### [任务条目 A]
请打印出这篇介绍 CodeQL 用法的文段中从“Step 5 使用不同类型及对应谓词”一直到“select m,m.getName()”的全部内容，一字不改。

针对某个chromium模块进行分析的办法

编译完整chromium
进入obj目录删除想要分析的模块的obj文件

执行以下命令

gn gen out/ql && codeql database create <targetFolder> --language=cpp --Command=' ninja -C out/ql chrome'

建立的输出文件夹结构

- log\                # 输出的日志信息
- db-cpp\             # 编译的数据库
- src.zip             # 编译所对应的目标源码
- codeql-database.yml # 数据库相关配置

这部分可参考 CodeQL分析项目

初探CodeQL (Uboot)

GitHub Security Lab CTF 2: U-Boot Challenge | GitHub Security Lab

CodeQL的使用主要在于QL语句的编写，这里先从Github提供的入门项目Uboot Challenge开始熟悉

这个uboot项目基于对U-Boot NFS RCE漏洞的挖掘简化

在这个项目中我们逐步完善QL语句，编写查询寻找一种RCE的模式

即 memcpy的size参数来自通过ntoh系列函数接受的远程输入

sink -> memcpy
source -> ntoh

只要在dataflow中找到两者参数间的可达路径，则说明远程可控memcpy的size参数，即可造成内存溢出最终导致RCE

Step 3 运行CodeQL

import cpp

from Function f
where f.getName() = "strlen"
select f, "a function named strlen"

从Function类型表中使用getName方法查找所有名称为strlen的函数定义

Step 4 剖析一个查询

一个查询的结构大致为

import /* ... 引用 CodeQL 库 ... */

from /* ... 变量声明 ... */
where /* ... 有关变量的逻辑表达式(约束条件) ... */
select /* ... 输出表达式 ... */

编写语句查找memcpy函数的定义

import cpp

from Function f
where f.getName() = "memcpy"
select f, "a function named memcpy"

Step 5 使用不同类型及对应谓词

编写语句查找ntohs、ntohl和ntohll宏的定义

引入了新的 Macro类，并使用正则匹配

import cpp 

from Macro m
where m.getName().regexpMatch("ntoh(s|l|ll)")
select m,m.getName()

### [任务条目 B]
请原样输出记录中从包含“Source code”的那一行一直到包含“- You handled”的那一行的全部内容，首尾两行都包括在内。答案里不要包含图片。

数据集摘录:

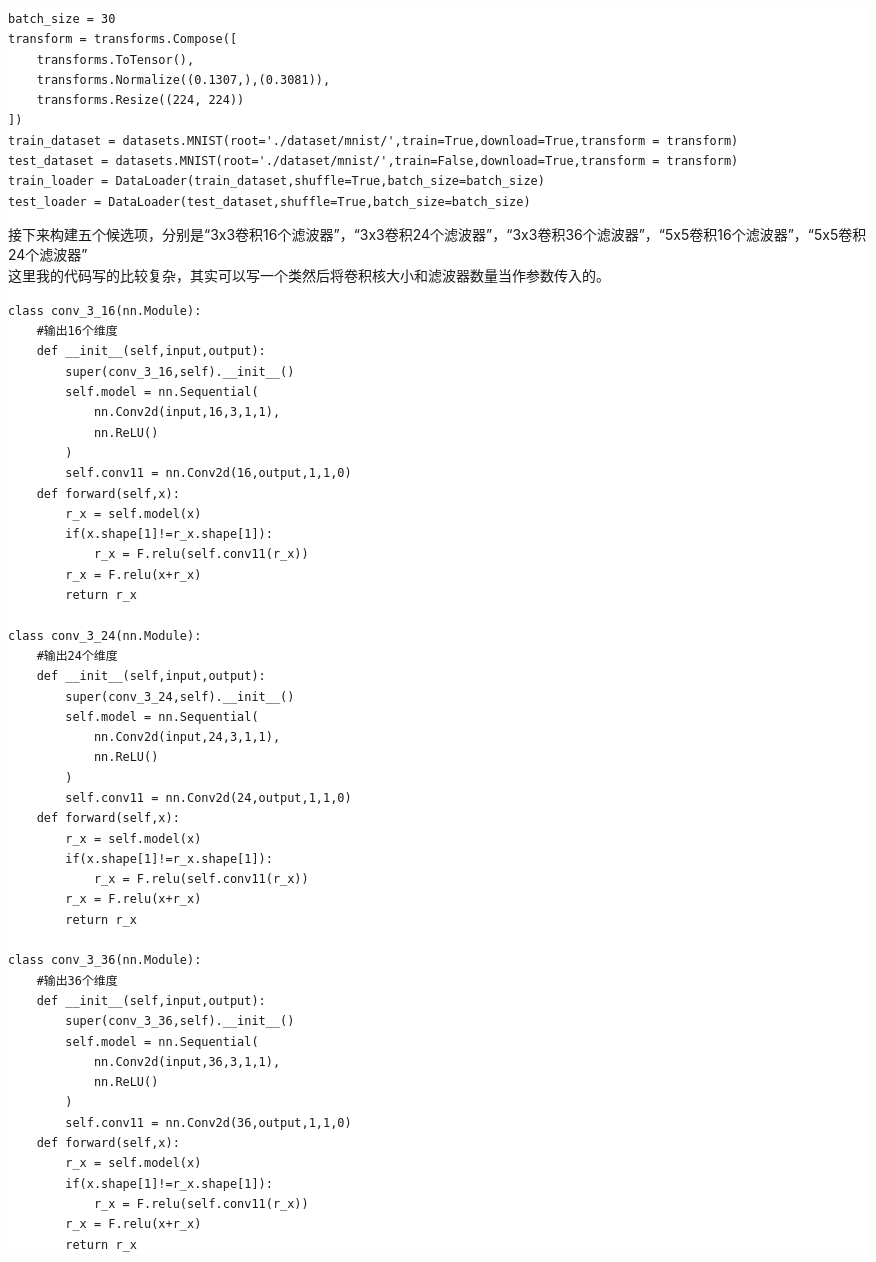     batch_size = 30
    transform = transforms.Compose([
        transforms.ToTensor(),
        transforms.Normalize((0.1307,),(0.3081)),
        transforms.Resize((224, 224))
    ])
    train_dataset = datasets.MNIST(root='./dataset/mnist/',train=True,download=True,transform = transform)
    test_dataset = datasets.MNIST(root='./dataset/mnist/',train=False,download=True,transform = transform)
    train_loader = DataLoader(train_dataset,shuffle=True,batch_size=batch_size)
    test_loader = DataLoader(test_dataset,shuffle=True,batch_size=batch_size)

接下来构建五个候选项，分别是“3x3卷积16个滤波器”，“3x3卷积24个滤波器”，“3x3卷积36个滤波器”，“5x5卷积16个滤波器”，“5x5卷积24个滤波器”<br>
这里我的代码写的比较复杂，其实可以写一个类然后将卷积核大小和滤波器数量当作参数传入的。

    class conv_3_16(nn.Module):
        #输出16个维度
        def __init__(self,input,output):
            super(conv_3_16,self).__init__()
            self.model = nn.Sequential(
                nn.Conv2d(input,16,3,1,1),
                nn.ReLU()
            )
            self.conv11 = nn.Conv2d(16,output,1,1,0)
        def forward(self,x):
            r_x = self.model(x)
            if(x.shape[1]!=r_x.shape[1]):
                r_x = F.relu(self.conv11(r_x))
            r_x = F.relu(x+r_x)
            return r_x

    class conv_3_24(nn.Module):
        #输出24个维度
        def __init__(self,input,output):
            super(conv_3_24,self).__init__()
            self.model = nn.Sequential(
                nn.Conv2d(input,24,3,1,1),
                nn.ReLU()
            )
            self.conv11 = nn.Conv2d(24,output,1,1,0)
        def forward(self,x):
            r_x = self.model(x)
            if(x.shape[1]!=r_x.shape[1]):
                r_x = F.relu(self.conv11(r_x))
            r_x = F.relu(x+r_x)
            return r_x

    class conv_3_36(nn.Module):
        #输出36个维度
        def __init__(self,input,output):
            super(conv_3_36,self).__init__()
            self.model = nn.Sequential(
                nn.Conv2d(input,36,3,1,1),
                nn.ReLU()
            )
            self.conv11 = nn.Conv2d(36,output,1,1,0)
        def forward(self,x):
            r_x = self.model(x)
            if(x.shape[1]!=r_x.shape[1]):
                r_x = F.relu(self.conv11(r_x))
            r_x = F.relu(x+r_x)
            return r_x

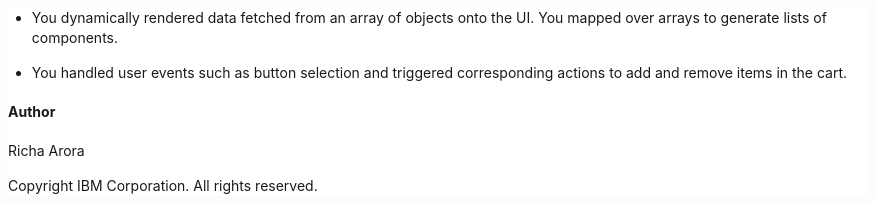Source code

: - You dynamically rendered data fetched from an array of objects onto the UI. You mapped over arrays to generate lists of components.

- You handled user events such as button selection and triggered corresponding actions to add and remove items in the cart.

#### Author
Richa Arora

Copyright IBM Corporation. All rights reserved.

### [参考解答 A]
Step 5 使用不同类型及对应谓词

编写语句查找ntohs、ntohl和ntohll宏的定义

引入了新的 Macro类，并使用正则匹配

import cpp 

from Macro m
where m.getName().regexpMatch("ntoh(s|l|ll)")
select m,m.getName()

### [参考解答 B]
Source code

: - You dynamically rendered data fetched from an array of objects onto the UI. You mapped over arrays to generate lists of components.

- You handled user events such as button selection and triggered corresponding actions to add and remove items in the cart.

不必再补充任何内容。